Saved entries
※ ※ ※
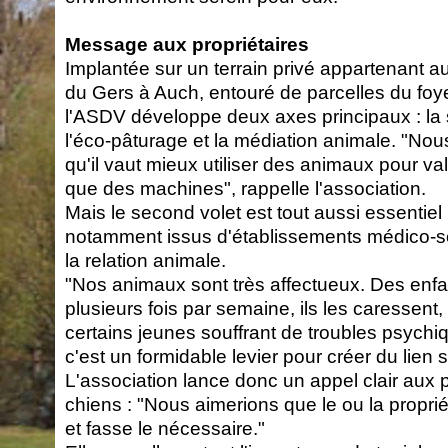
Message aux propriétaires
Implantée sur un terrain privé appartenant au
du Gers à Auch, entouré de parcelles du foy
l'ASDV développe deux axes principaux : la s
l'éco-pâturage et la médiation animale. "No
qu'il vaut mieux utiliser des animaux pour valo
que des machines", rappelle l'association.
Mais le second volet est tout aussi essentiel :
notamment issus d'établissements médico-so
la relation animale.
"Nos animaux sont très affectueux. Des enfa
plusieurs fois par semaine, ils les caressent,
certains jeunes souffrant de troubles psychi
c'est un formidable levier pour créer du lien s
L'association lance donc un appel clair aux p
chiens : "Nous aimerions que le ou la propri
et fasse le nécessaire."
※ ※ ※
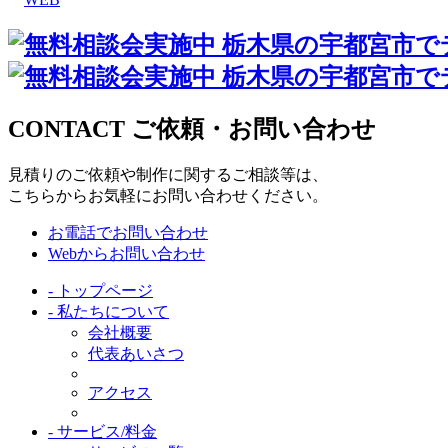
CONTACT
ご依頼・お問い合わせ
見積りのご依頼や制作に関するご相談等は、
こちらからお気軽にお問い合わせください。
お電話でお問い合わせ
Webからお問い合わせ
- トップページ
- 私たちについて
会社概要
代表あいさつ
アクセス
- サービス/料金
※ ※ ※
■ **Task brief**
Every line above in which the word "association" occurs is to be copied.

■ **Response to the exercise**
que des machines", rappelle l'association.
L'association lance donc un appel clair aux p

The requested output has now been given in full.